#### Task goal
Print everything in the records exactly. Leave the pictures out.

= = = =

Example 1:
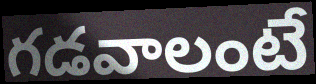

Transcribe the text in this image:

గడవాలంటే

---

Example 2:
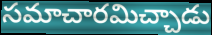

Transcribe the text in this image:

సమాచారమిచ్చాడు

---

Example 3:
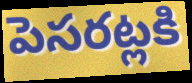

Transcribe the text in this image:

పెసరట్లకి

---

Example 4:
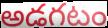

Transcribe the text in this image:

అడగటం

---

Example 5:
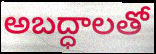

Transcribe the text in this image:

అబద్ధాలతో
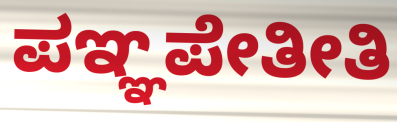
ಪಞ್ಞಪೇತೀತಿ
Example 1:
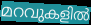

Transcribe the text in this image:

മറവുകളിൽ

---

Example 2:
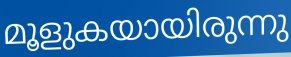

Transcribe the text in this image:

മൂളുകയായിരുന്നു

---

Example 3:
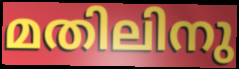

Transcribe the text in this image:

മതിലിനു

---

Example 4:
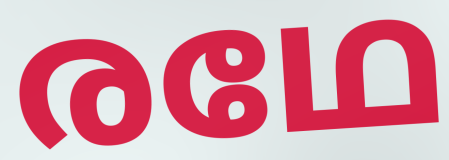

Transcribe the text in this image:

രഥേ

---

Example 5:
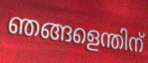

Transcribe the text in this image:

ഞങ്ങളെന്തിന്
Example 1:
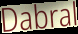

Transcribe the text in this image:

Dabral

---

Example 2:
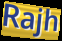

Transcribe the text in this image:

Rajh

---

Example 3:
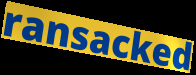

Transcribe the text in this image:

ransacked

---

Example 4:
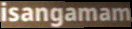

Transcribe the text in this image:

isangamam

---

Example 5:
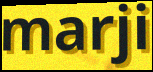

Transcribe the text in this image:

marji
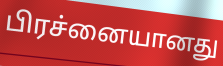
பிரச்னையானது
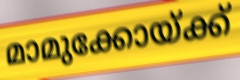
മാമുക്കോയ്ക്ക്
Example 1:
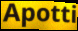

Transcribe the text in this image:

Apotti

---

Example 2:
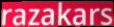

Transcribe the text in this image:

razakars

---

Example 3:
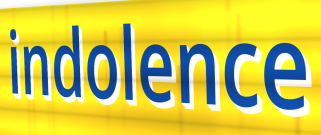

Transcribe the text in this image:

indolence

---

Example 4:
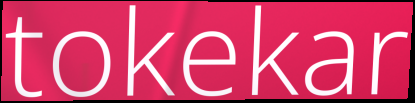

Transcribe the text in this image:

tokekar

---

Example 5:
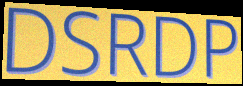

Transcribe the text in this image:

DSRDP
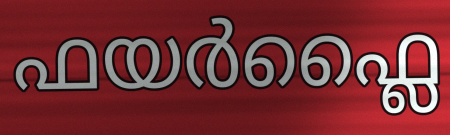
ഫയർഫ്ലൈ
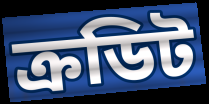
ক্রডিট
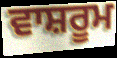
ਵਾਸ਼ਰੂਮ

= = = =

#### Solution
Example 1:

Transcribe the text in this image:

గడవాలంటే

---

Example 2:

Transcribe the text in this image:

సమాచారమిచ్చాడు

---

Example 3:

Transcribe the text in this image:

పెసరట్లకి

---

Example 4:

Transcribe the text in this image:

అడగటం

---

Example 5:

Transcribe the text in this image:

అబద్ధాలతో
ಪಞ್ಞಪೇತೀತಿ
Example 1:

Transcribe the text in this image:

മറവുകളിൽ

---

Example 2:

Transcribe the text in this image:

മൂളുകയായിരുന്നു

---

Example 3:

Transcribe the text in this image:

മതിലിനു

---

Example 4:

Transcribe the text in this image:

രഥേ

---

Example 5:

Transcribe the text in this image:

ഞങ്ങളെന്തിന്
Example 1:

Transcribe the text in this image:

Dabral

---

Example 2:

Transcribe the text in this image:

Rajh

---

Example 3:

Transcribe the text in this image:

ransacked

---

Example 4:

Transcribe the text in this image:

isangamam

---

Example 5:

Transcribe the text in this image:

marji
பிரச்னையானது
മാമുക്കോയ്ക്ക്
Example 1:

Transcribe the text in this image:

Apotti

---

Example 2:

Transcribe the text in this image:

razakars

---

Example 3:

Transcribe the text in this image:

indolence

---

Example 4:

Transcribe the text in this image:

tokekar

---

Example 5:

Transcribe the text in this image:

DSRDP
ഫയർഫ്ലൈ
ক্রডিট
ਵਾਸ਼ਰੂਮ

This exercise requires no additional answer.